[This is my second post on the non-rhotic accent once spoken by the Northeastern US Elite. My first post on the subject, about Eleanor Roosevelt’s accent, can be found here.
West Chester is an town in Eastern Pennsylvania with a beautiful mix of Georgian, Victorian and Edwardian architecture. One of its most famous native sons is Samuel Barber, renowned for his Adagio for Strings. (You’d recognize his Adagio as the sad music from Platoon, the 9/11 Memorial, and The Elephant Man). Curious about Barber’s life story, I located a series of 1949 interviews with him on NPR’s website.
You get a particularly good sense of how Barber spoke in this interview. His accent does not, to say the least, resemble contemporary Philadelphia English. Entirely non-rhotic, with the TRAP-BATH split throughout, this is clearly “non-local” speech. Barber has some relatives from Boston, which might offer a partial explanation, but keep in mind he spent his entire childhood and adolescence in the Philadelphia area.

WHAT IS NEEDED | Can you reproduce the full passage on Samuel Barber's accent word for word, from start to finish? The lines that come next are separate material, unrelated to the passage on Samuel Barber's accent.

INPUT DATA |
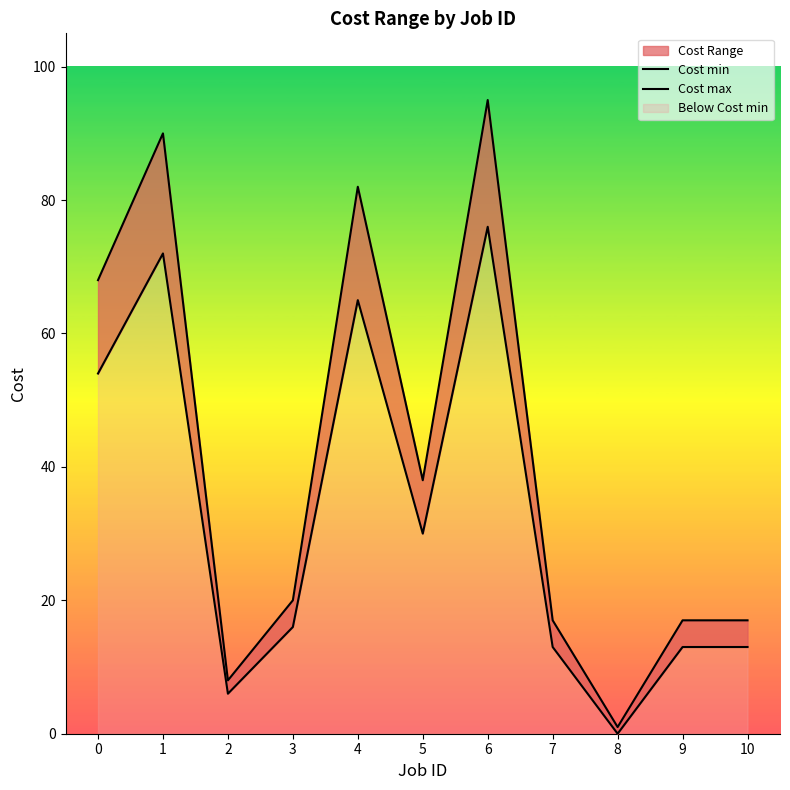

How many interior local valleys does the Cost max series have?

3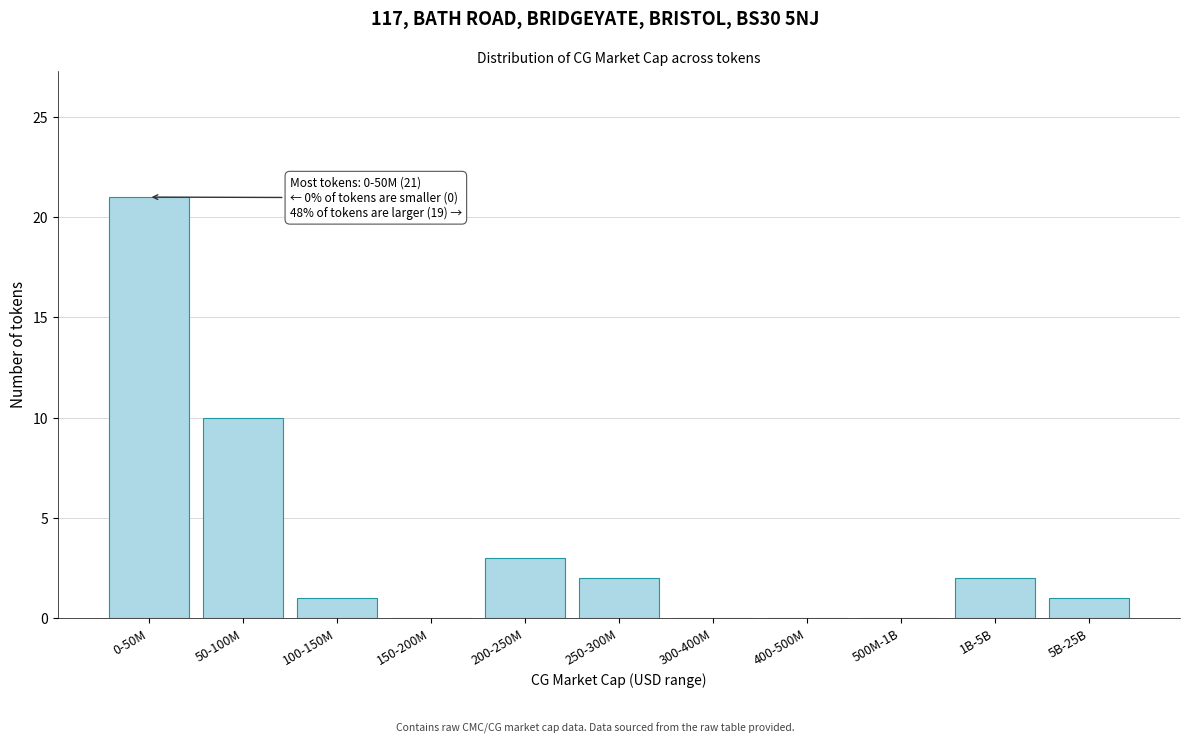

Reading left to right, list all the values displayed in this chart.

0-50M=21	50-100M=10	100-150M=1	150-200M=0	200-250M=3	250-300M=2	300-400M=0	400-500M=0	500M-1B=0	1B-5B=2	5B-25B=1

COMPLETED TASK |
[This is my second post on the non-rhotic accent once spoken by the Northeastern US Elite. My first post on the subject, about Eleanor Roosevelt’s accent, can be found here.
West Chester is an town in Eastern Pennsylvania with a beautiful mix of Georgian, Victorian and Edwardian architecture. One of its most famous native sons is Samuel Barber, renowned for his Adagio for Strings. (You’d recognize his Adagio as the sad music from Platoon, the 9/11 Memorial, and The Elephant Man). Curious about Barber’s life story, I located a series of 1949 interviews with him on NPR’s website.
You get a particularly good sense of how Barber spoke in this interview. His accent does not, to say the least, resemble contemporary Philadelphia English. Entirely non-rhotic, with the TRAP-BATH split throughout, this is clearly “non-local” speech. Barber has some relatives from Boston, which might offer a partial explanation, but keep in mind he spent his entire childhood and adolescence in the Philadelphia area.